Un homme sévère, Touta n’a jamais osé se confier à lui, car elle pense qu’il aurait été incapable de séparer entre son statut de père et celui de confesseur. « Il n’avait même pas le temps de m’aider à faire mes devoirs de français, alors qu’il était le seul à maîtriser la langue. Ma mère a insisté sur le fait que je change d’école pour étudier l’an­glais », ajoute Touta, qui confie tout de même que les meilleurs moments qu’elle a passés à la maison, c’était lorsque toute la famille se réunissait le soir autour de son père pour faire la prière. Une chose qu’elle tient encore à respecter avec sa propre famille.

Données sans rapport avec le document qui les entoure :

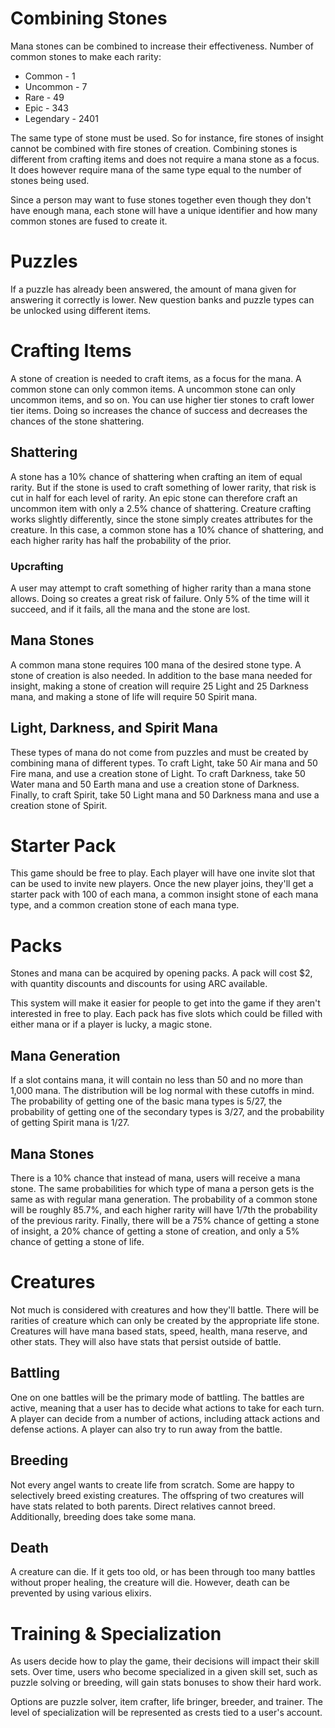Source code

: # Combining Stones

Mana stones can be combined to increase their effectiveness. Number of common stones to make each rarity:

- Common - 1
- Uncommon - 7
- Rare - 49
- Epic - 343
- Legendary - 2401

The same type of stone must be used. So for instance, fire stones of insight cannot be combined with fire stones of creation. Combining stones is different from crafting items and does not require a mana stone as a focus. It does however require mana of the same type equal to the number of stones being used.

Since a person may want to fuse stones together even though they don't have enough mana, each stone will have a unique identifier and how many common stones are fused to create it.

# Puzzles

If a puzzle has already been answered, the amount of mana given for answering it correctly is lower. New question banks and puzzle types can be unlocked using different items.

# Crafting Items

A stone of creation is needed to craft items, as a focus for the mana. A common stone can only common items. A uncommon stone can only uncommon items, and so on. You can use higher tier stones to craft lower tier items. Doing so increases the chance of success and decreases the chances of the stone shattering.

## Shattering

A stone has a 10% chance of shattering when crafting an item of equal rarity. But if the stone is used to craft something of lower rarity, that risk is cut in half for each level of rarity. An epic stone can therefore craft an uncommon item with only a 2.5% chance of shattering. Creature crafting works slightly differently, since the stone simply creates attributes for the creature. In this case, a common stone has a 10% chance of shattering, and each higher rarity has half the probability of the prior.

### Upcrafting

A user may attempt to craft something of higher rarity than a mana stone allows. Doing so creates a great risk of failure. Only 5% of the time will it succeed, and if it fails, all the mana and the stone are lost.

## Mana Stones

A common mana stone requires 100 mana of the desired stone type. A stone of creation is also needed. In addition to the base mana needed for insight, making a stone of creation will require 25 Light and 25 Darkness mana, and making a stone of life will require 50 Spirit mana.

## Light, Darkness, and Spirit Mana

These types of mana do not come from puzzles and must be created by combining mana of different types. To craft Light, take 50 Air mana and 50 Fire mana, and use a creation stone of Light. To craft Darkness, take 50 Water mana and 50 Earth mana and use a creation stone of Darkness. Finally, to craft Spirit, take 50 Light mana and 50 Darkness mana and use a creation stone of Spirit.

# Starter Pack

This game should be free to play. Each player will have one invite slot that can be used to invite new players. Once the new player joins, they'll get a starter pack with 100 of each mana, a common insight stone of each mana type, and a common creation stone of each mana type.

# Packs

Stones and mana can be acquired by opening packs. A pack will cost $2, with quantity discounts and discounts for using ARC available.

This system will make it easier for people to get into the game if they aren't interested in free to play. Each pack has five slots which could be filled with either mana or if a player is lucky, a magic stone.

## Mana Generation

If a slot contains mana, it will contain no less than 50 and no more than 1,000 mana. The distribution will be log normal with these cutoffs in mind. The probability of getting one of the basic mana types is 5/27, the probability of getting one of the secondary types is 3/27, and the probability of getting Spirit mana is 1/27.

## Mana Stones

There is a 10% chance that instead of mana, users will receive a mana stone. The same probabilities for which type of mana a person gets is the same as with regular mana generation. The probability of a common stone will be roughly 85.7%, and each higher rarity will have 1/7th the probability of the previous rarity. Finally, there will be a 75% chance of getting a stone of insight, a 20% chance of getting a stone of creation, and only a 5% chance of getting a stone of life.

# Creatures

Not much is considered with creatures and how they'll battle. There will be rarities of creature which can only be created by the appropriate life stone. Creatures will have mana based stats, speed, health, mana reserve, and other stats. They will also have stats that persist outside of battle.

## Battling

One on one battles will be the primary mode of battling. The battles are active, meaning that a user has to decide what actions to take for each turn. A player can decide from a number of actions, including attack actions and defense actions. A player can also try to run away from the battle.

## Breeding

Not every angel wants to create life from scratch. Some are happy to selectively breed existing creatures. The offspring of two creatures will have stats related to both parents. Direct relatives cannot breed. Additionally, breeding does take some mana.

## Death

A creature can die. If it gets too old, or has been through too many battles without proper healing, the creature will die. However, death can be prevented by using various elixirs.

# Training & Specialization

As users decide how to play the game, their decisions will impact their skill sets. Over time, users who become specialized in a given skill set, such as puzzle solving or breeding, will gain stats bonuses to show their hard work.

Options are puzzle solver, item crafter, life bringer, breeder, and trainer. The level of specialization will be represented as crests tied to a user's account.
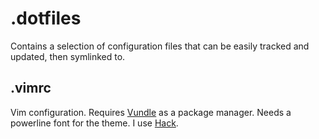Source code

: # .dotfiles
Contains a selection of configuration files that can be easily tracked and updated, then symlinked to.

## .vimrc
Vim configuration.  Requires [Vundle](https://github.com/VundleVim/Vundle.vim) as a package manager.  Needs a powerline font for the theme. I use [Hack](https://sourcefoundry.org/hack/). 
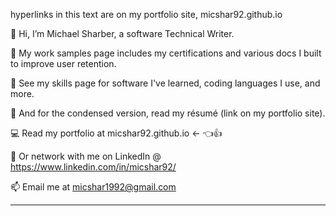 hyperlinks in this text are on my portfolio site, micshar92.github.io 

🚩 Hi, I’m Michael Sharber, a software Technical Writer.

🧶 My work samples page includes my certifications and various docs I built to improve user retention.

🌱 See my skills page for software I've learned, coding languages I use, and more.

📄 And for the condensed version, read my résumé (link on my portfolio site).

💻 Read my portfolio at micshar92.github.io   <- 👈👍

🔌 Or network with me on LinkedIn @ https://www.linkedin.com/in/micshar92/

📫 Email me at micshar1992@gmail.com

---
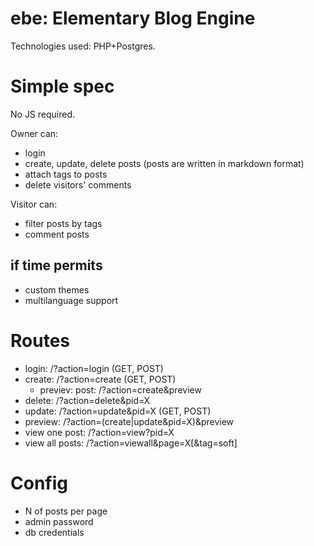 ebe: Elementary Blog Engine
===========================

Technologies used: PHP+Postgres.

# Simple spec

No JS required.

Owner can:

* login
* create, update, delete posts (posts are written in markdown format)
* attach tags to posts
* delete visitors' comments

Visitor can:

* filter posts by tags
* comment posts

## if time permits

* custom themes
* multilanguage support

# Routes

* login: /?action=login (GET, POST)
* create: /?action=create (GET, POST)
  * previev: post: /?action=create&preview
* delete: /?action=delete&pid=X
* update: /?action=update&pid=X (GET, POST)
* preview: /?action=(create|update&pid=X)&preview
* view one post: /?action=view?pid=X
* view all posts: /?action=viewall&page=X[&tag=soft] 

# Config

* N of posts per page
* admin password
* db credentials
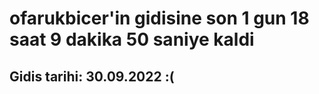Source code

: # ofarukbicer'in gidisine son 1 gun 18 saat 9 dakika 50 saniye kaldi

## Gidis tarihi: 30.09.2022 :(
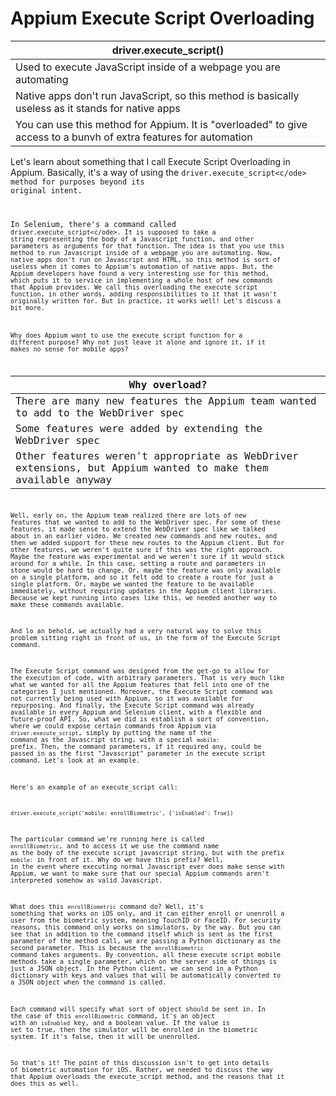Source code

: # Appium Execute Script Overloading 

driver.execute_script()  |
------------- |
Used to execute JavaScript inside of a webpage you are automating |
Native apps don't run JavaScript, so this method is basically useless as it stands for native apps |
You can use this method for Appium. It is "overloaded" to give access to a bunvh of extra features for automation |


Let's learn about something that I call Execute Script Overloading in Appium. Basically, it's a way of using the <code>driver.execute_script<c/ode> method for purposes beyond its original intent.

In Selenium, there's a command called <code>driver.execute_script<c/ode>. It is supposed to take a string representing the body of a Javascript function, and other parameters as arguments for that function. The idea is that you use this method to run Javascript inside of a webpage you are automating. Now, native apps don't run on Javascript and HTML, so this method is sort of useless when it comes to Appium's automation of native apps. But, the Appium developers have found a very interesting use for this method, which puts it to service in implementing a whole host of new commands that Appium provides. We call this overloading the execute script function, in other words, adding responsibilities to it that it wasn't originally written for. But in practice, it works well! Let's discuss a bit more.

Why does Appium want to use the execute script function for a different purpose? Why not just leave it alone and ignore it, if it makes no sense for mobile apps?

Why overload? |
------------- |
There are many new features the Appium team wanted to add to the WebDriver spec |
Some features were added by extending the WebDriver spec |
Other features weren't appropriate as WebDriver extensions, but Appium wanted to make them available anyway |

Well, early on, the Appium team realized there are lots of new features that we wanted to add to the WebDriver spec. For some of these features, it made sense to extend the WebDriver spec like we talked about in an earlier video. We created new commands and new routes, and then we added support for these new routes to the Appium client. But for other features, we weren't quite sure if this was the right approach. Maybe the feature was experimental and we weren't sure if it would stick around for a while. In this case, setting a route and parameters in stone would be hard to change. Or, maybe the feature was only available on a single platform, and so it felt odd to create a route for just a single platform. Or, maybe we wanted the feature to be available immediately, without requiring updates in the Appium client libraries. Because we kept running into cases like this, we needed another way to make these commands available.

And lo an behold, we actually had a very natural way to solve this problem sitting right in front of us, in the form of the Execute Script command.

The Execute Script command was designed from the get-go to allow for the execution of code, with arbitrary parameters. That is very much like what we wanted for all the Appium features that fell into one of the categories I just mentioned. Moreover, the Execute Script command was not currently being used with Appium, so it was available for repurposing. And finally, the Execute Script command was already available in every Appium and Selenium client, with a flexible and future-proof API. So, what we did is establish a sort of convention, where we could expose certain commands from Appium via <code>driver.execute_script</code>, simply by putting the name of the command as the Javascript string, with a special <code>mobile:</code> prefix. Then, the command parameters, if it required any, could be passed in as the first "Javascript" parameter in the execute script command. Let's look at an example.

Here's an example of an execute_script call:

    driver.execute_script('mobile: enrollBiometric', {'isEnabled': True})

The particular command we're running here is called <code>enrollBiometric</code>, and to access it we use the command name as the body of the execute script javascript string, but with the prefix <code>mobile:</code> in front of it. Why do we have this prefix? Well, in the event where executing normal Javascript ever does make sense with Appium, we want to make sure that our special Appium commands aren't interpreted somehow as valid Javascript.

What does this <code>enrollBiometric</code> command do? Well, it's something that works on iOS only, and it can either enroll or unenroll a user from the biometric system, meaning TouchID or FaceID. For security reasons, this command only works on simulators, by the way. But you can see that in addition to the command itself which is sent as the first parameter of the method call, we are passing a Python dictionary as the second parameter. This is because the <code>enrollBiometric</code> command takes arguments. By convention, all these execute script mobile methods take a single parameter, which on the server side of things is just a JSON object. In the Python client, we can send in a Python dictionary with keys and values that will be automatically converted to a JSON object when the command is called.

Each command will specify what sort of object should be sent in. In the case of this <code>enrollBiometric</code> command, it's an object with an <code>isEnabled</code> key, and a boolean value. If the value is set to true, then the simulator will be enrolled in the biometric system. If it's false, then it will be unenrolled.

So that's it! The point of this discussion isn't to get into details of biometric automation for iOS. Rather, we needed to discuss the way that Appium overloads the execute_script method, and the reasons that it does this as well.
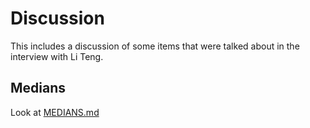 # Discussion

This includes a discussion of some items that were talked about in the interview with Li Teng.

<h2>Medians</h2>
Look at <a href="MEDIANS.md">MEDIANS.md</a>
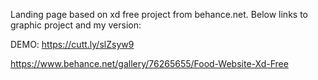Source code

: Landing page based on xd free project from behance.net. Below links to graphic project and my version:

DEMO: https://cutt.ly/slZsyw9

https://www.behance.net/gallery/76265655/Food-Website-Xd-Free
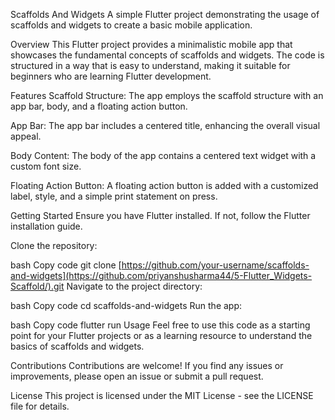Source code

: Scaffolds And Widgets
A simple Flutter project demonstrating the usage of scaffolds and widgets to create a basic mobile application.

Overview
This Flutter project provides a minimalistic mobile app that showcases the fundamental concepts of scaffolds and widgets. The code is structured in a way that is easy to understand, making it suitable for beginners who are learning Flutter development.

Features
Scaffold Structure: The app employs the scaffold structure with an app bar, body, and a floating action button.

App Bar: The app bar includes a centered title, enhancing the overall visual appeal.

Body Content: The body of the app contains a centered text widget with a custom font size.

Floating Action Button: A floating action button is added with a customized label, style, and a simple print statement on press.

Getting Started
Ensure you have Flutter installed. If not, follow the Flutter installation guide.

Clone the repository:

bash
Copy code
git clone [https://github.com/your-username/scaffolds-and-widgets](https://github.com/priyanshusharma44/5-Flutter_Widgets-Scaffold/).git
Navigate to the project directory:

bash
Copy code
cd scaffolds-and-widgets
Run the app:

bash
Copy code
flutter run
Usage
Feel free to use this code as a starting point for your Flutter projects or as a learning resource to understand the basics of scaffolds and widgets.

Contributions
Contributions are welcome! If you find any issues or improvements, please open an issue or submit a pull request.

License
This project is licensed under the MIT License - see the LICENSE file for details.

« La famille du prêtre doit lui res­sembler », ainsi répétait tout le temps père Matta, évêque au village de Maghagha, à Minya. La famille de ce dernier, comme l’affirme sa fille Christine, n’a jamais senti qu’elle menait une vie différente. Les membres de la famille devaient seu­lement se plier à certaines règles, étant donné que le père de famille est un prêtre. « Sans que l’on nous l’im­pose, mes soeurs et moi, nous devons se comporter comme les conve­nances le recommandent, vu le statut de notre père. La porte de notre mai­son restait grand ouverte. Les gens venaient demander un avis, un ser­vice ou n’importe quelle autre aide. Notre maison ne désemplissait pas. Il y avait toujours des gens à qui l’on servait à manger et d’autres pou­vaient même y passer la nuit. Mon père et ma mère aidaient tous les habitants de notre village, qu’ils soient musulmans ou chrétiens », raconte-t-elle.

Une situation qui a contraint les membres de la famille à s’imposer certaines restrictions comme le déclare Christine. Alors regarder la télévision ou porter un pantalon, par exemple, était interdit pour nous. Mais Christine tient tout de même à confier que sa vie comme fille de prêtre l’a influencée de manière posi­tive et à tous les niveaux. Et elle est fière lorsqu’on l’appelle la fille du prêtre, même si son père n’est plus de ce monde.